Hello everybody I am new here. I were diagnosed with breast cancer a few days ago now I have to have portacath  put in my chest. I have a few questions to ask.  I had a heart attack in 2016  and had five heart stents put in. I want to know have anybody else had a portacath put in that have heart disease and how safe is it for heart attack patients?  Is a tube inserted down your throat before the portacath placement?

Hello elisa60,

I'm a brain cancer survivor, however, I was a certified Registered Nurse in Infusion Therapy and also Board Certified in Vascular Access. A porta-cath is the way to go as many chemotherapeutics can only be administered thru a centrally located catheter, the catheter does not actually enter the heart but dwells in the Superior Vena Cava at the cavo-atrial junction. The superior vena cava is the end point for venous blood return, there is a large volume of blood and it is moving very quickly , so what is infused is diluted and exits thru the heart to the arterial circulation, which is the most effecient way of deliviring the medication for where it has to go, and the most effective.

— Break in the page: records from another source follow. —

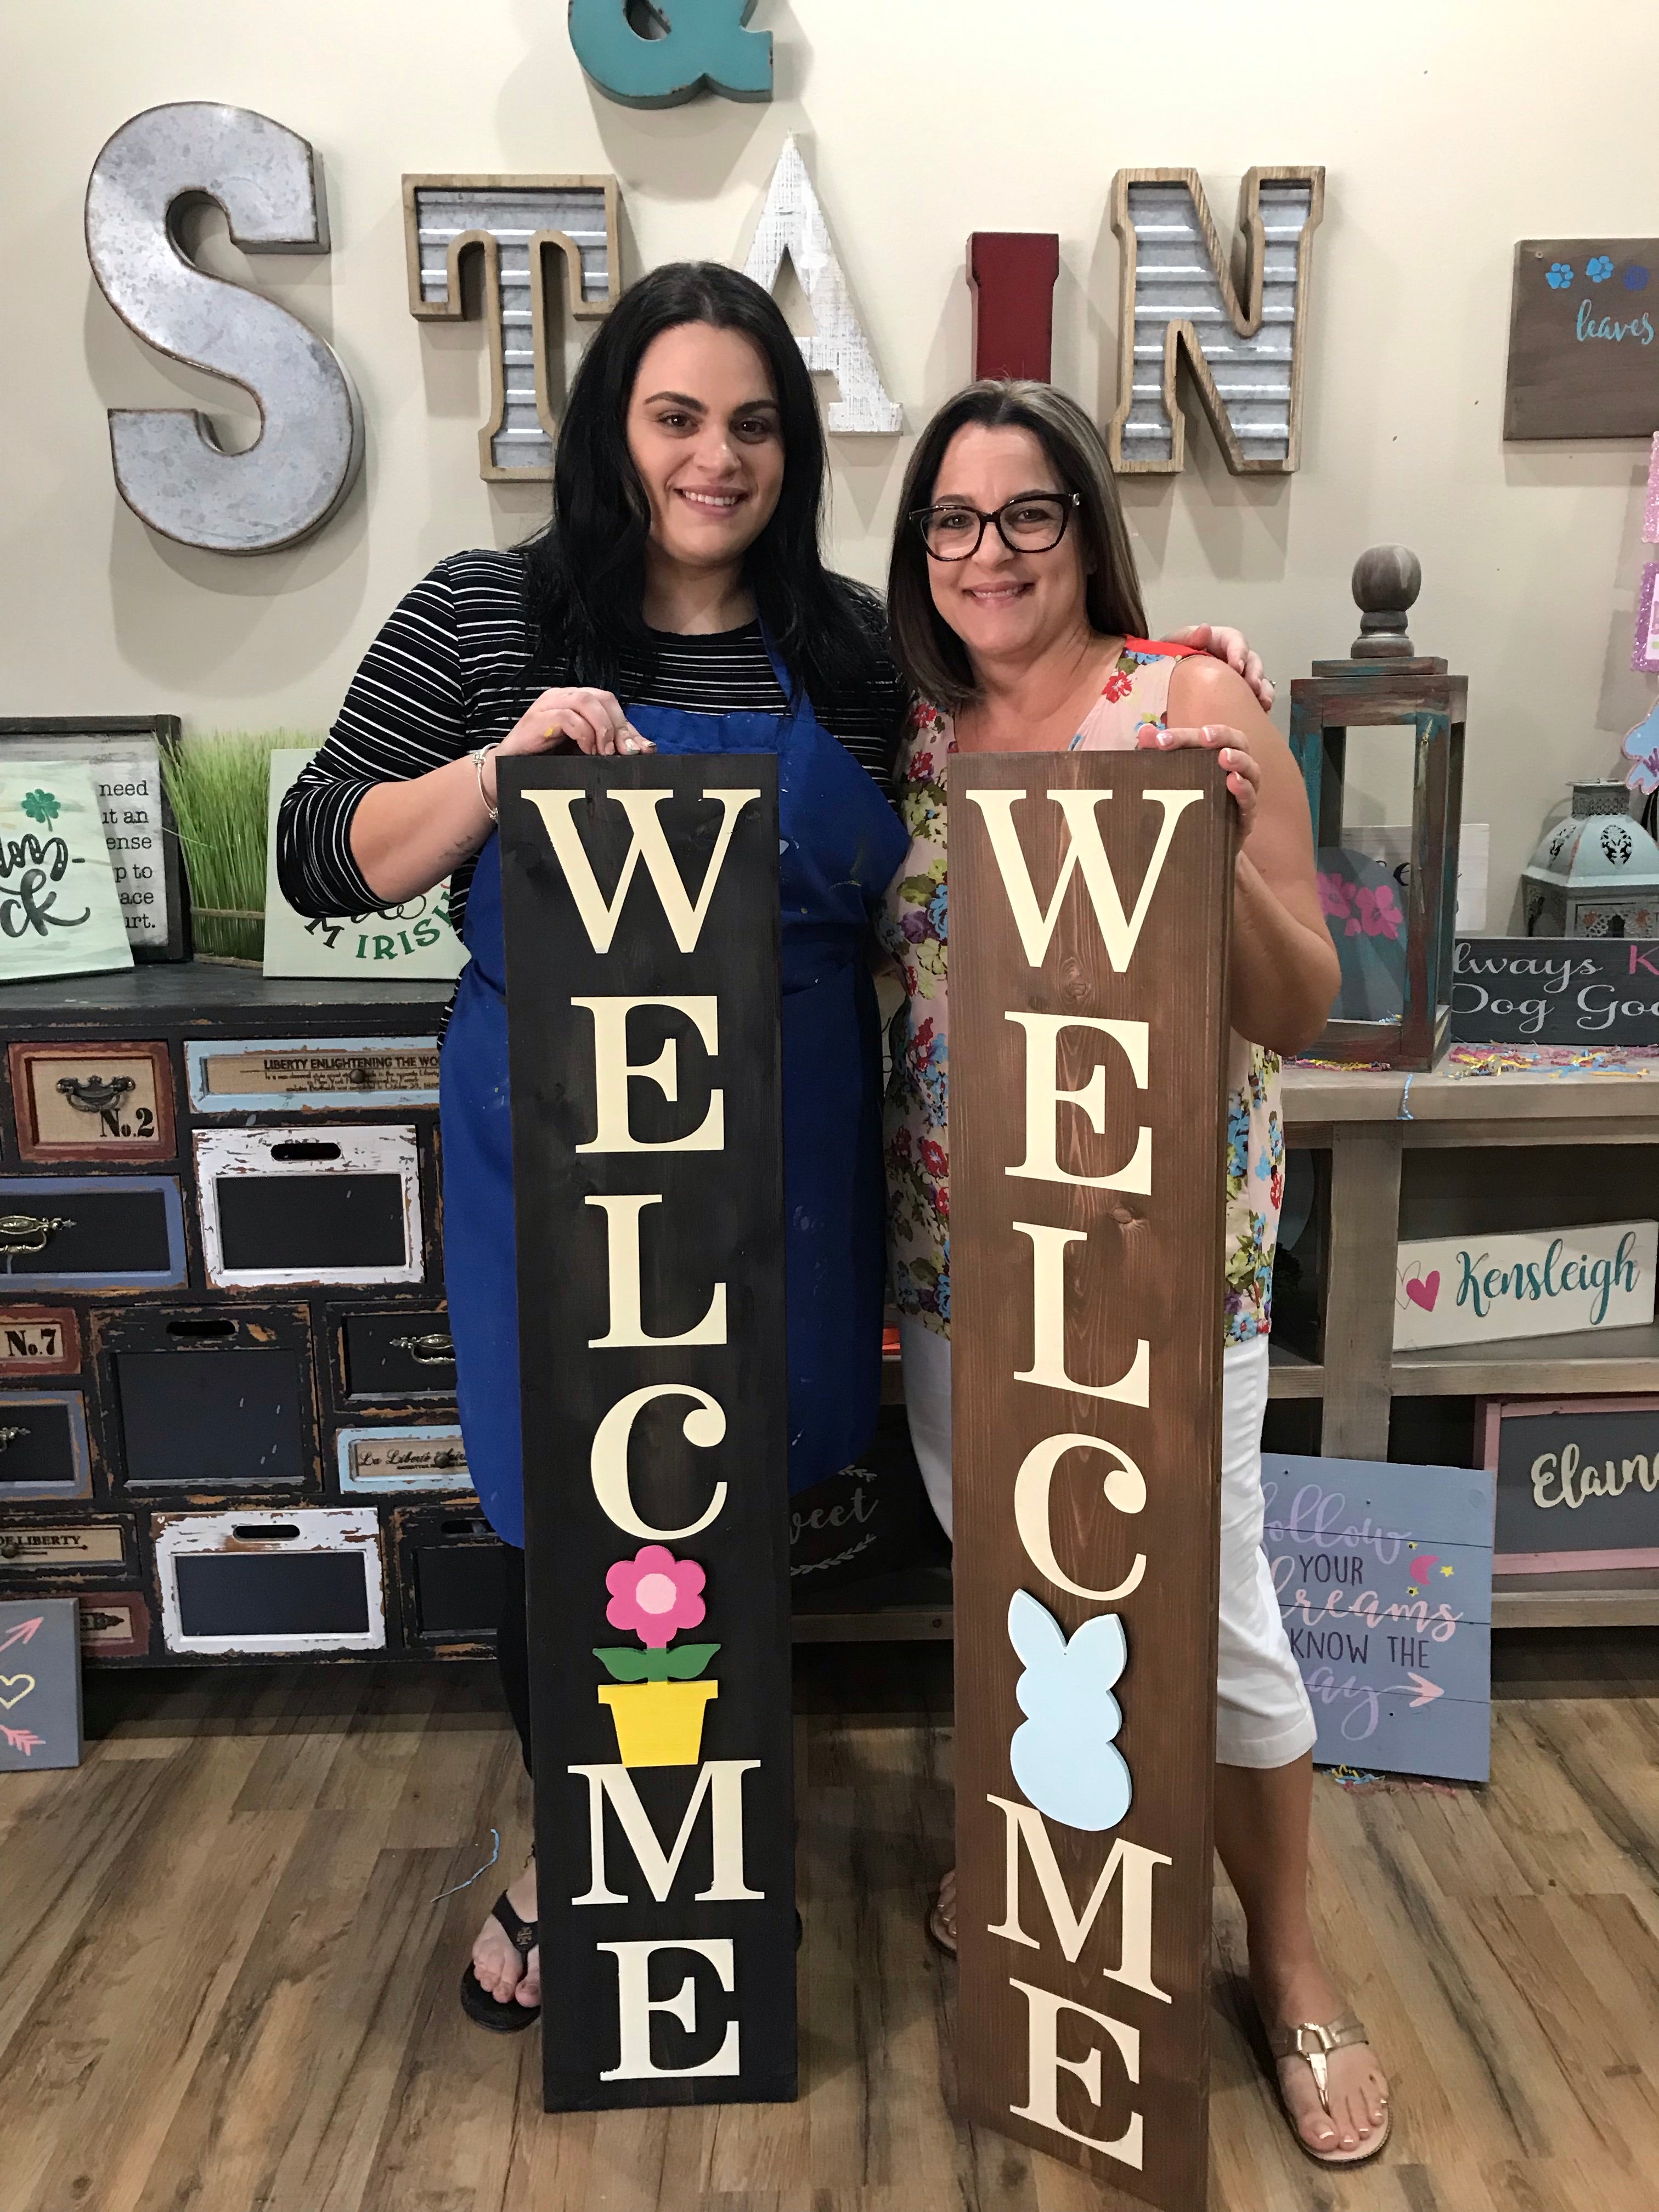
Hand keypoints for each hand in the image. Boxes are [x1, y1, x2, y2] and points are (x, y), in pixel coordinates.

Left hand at [1137, 721, 1260, 831]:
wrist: (1196, 851)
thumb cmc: (1185, 808)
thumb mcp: (1167, 780)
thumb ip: (1156, 756)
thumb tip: (1145, 732)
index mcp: (1215, 756)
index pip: (1206, 737)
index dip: (1185, 735)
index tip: (1162, 740)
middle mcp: (1234, 769)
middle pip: (1236, 743)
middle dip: (1222, 736)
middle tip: (1204, 736)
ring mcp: (1243, 792)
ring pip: (1251, 769)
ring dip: (1238, 760)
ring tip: (1223, 757)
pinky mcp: (1245, 818)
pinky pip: (1250, 801)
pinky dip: (1244, 789)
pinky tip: (1233, 782)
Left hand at [1168, 625, 1273, 712]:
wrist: (1158, 690)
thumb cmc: (1166, 664)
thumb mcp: (1171, 647)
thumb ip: (1186, 637)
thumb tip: (1205, 629)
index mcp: (1216, 643)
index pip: (1235, 640)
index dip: (1239, 651)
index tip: (1236, 666)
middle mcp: (1229, 659)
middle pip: (1251, 660)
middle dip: (1255, 673)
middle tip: (1252, 687)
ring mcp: (1235, 679)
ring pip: (1258, 679)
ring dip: (1263, 689)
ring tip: (1262, 702)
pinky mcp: (1237, 697)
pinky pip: (1255, 699)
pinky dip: (1261, 704)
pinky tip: (1261, 712)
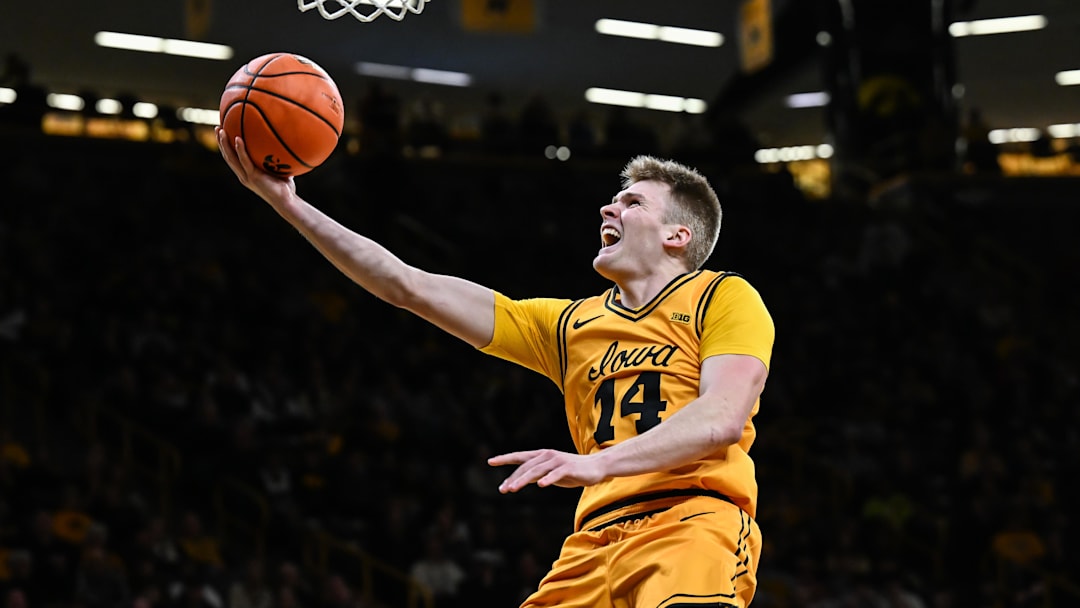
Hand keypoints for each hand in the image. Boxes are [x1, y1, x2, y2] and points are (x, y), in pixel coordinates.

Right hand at [216, 127, 295, 205]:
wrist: (287, 201)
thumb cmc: (286, 188)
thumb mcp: (279, 170)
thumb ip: (277, 160)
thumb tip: (283, 145)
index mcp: (246, 174)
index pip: (233, 159)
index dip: (226, 147)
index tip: (223, 133)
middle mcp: (243, 175)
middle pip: (227, 157)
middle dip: (221, 142)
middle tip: (217, 128)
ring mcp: (247, 177)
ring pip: (231, 158)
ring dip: (224, 144)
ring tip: (220, 130)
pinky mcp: (252, 177)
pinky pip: (244, 160)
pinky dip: (240, 149)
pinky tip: (237, 138)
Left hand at [488, 449, 607, 492]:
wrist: (596, 467)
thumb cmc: (572, 471)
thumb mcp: (550, 473)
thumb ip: (535, 475)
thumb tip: (518, 480)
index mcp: (542, 456)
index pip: (520, 457)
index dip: (505, 459)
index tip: (490, 461)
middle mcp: (547, 456)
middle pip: (526, 466)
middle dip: (513, 478)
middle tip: (503, 489)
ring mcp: (558, 461)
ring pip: (537, 470)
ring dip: (524, 479)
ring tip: (512, 488)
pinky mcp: (569, 468)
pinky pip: (555, 474)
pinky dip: (547, 479)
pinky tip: (540, 485)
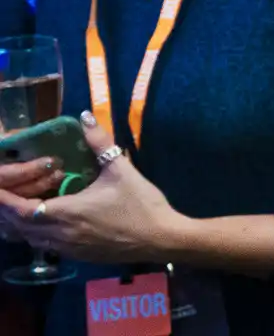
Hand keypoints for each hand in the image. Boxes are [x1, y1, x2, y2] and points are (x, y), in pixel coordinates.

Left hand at [0, 114, 186, 264]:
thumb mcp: (121, 170)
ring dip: (18, 223)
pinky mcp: (77, 255)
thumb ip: (100, 143)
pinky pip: (43, 245)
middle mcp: (60, 234)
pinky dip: (33, 232)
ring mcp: (67, 248)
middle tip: (4, 192)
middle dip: (7, 210)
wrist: (160, 238)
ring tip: (16, 206)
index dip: (4, 199)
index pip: (21, 209)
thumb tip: (85, 116)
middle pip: (18, 226)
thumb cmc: (141, 204)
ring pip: (29, 238)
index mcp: (67, 212)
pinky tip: (41, 221)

If you were my patient I would need to know what Kind of heart attack you had as there are implications related to the rate of infusion, a rapid infusion could possibly be overwhelming for the heart causing cardiac congestion, this is rare though as most chemo is not rapidly infused. In general porta caths are safe for most patients with heart disease, some advantages of a porta cath is that it can be accessed and deaccessed, thereby decreasing the risk of infection and also you can have your labs drawn through the port.

You will not have to be intubated to have the surgical procedure to place the port, most likely an anathestic gas through a mask or anesthesia through an IV will be given.

Those questions you asked were good, ALWAYS ask questions and always advocate for yourself. I wish for you the best gonig forward.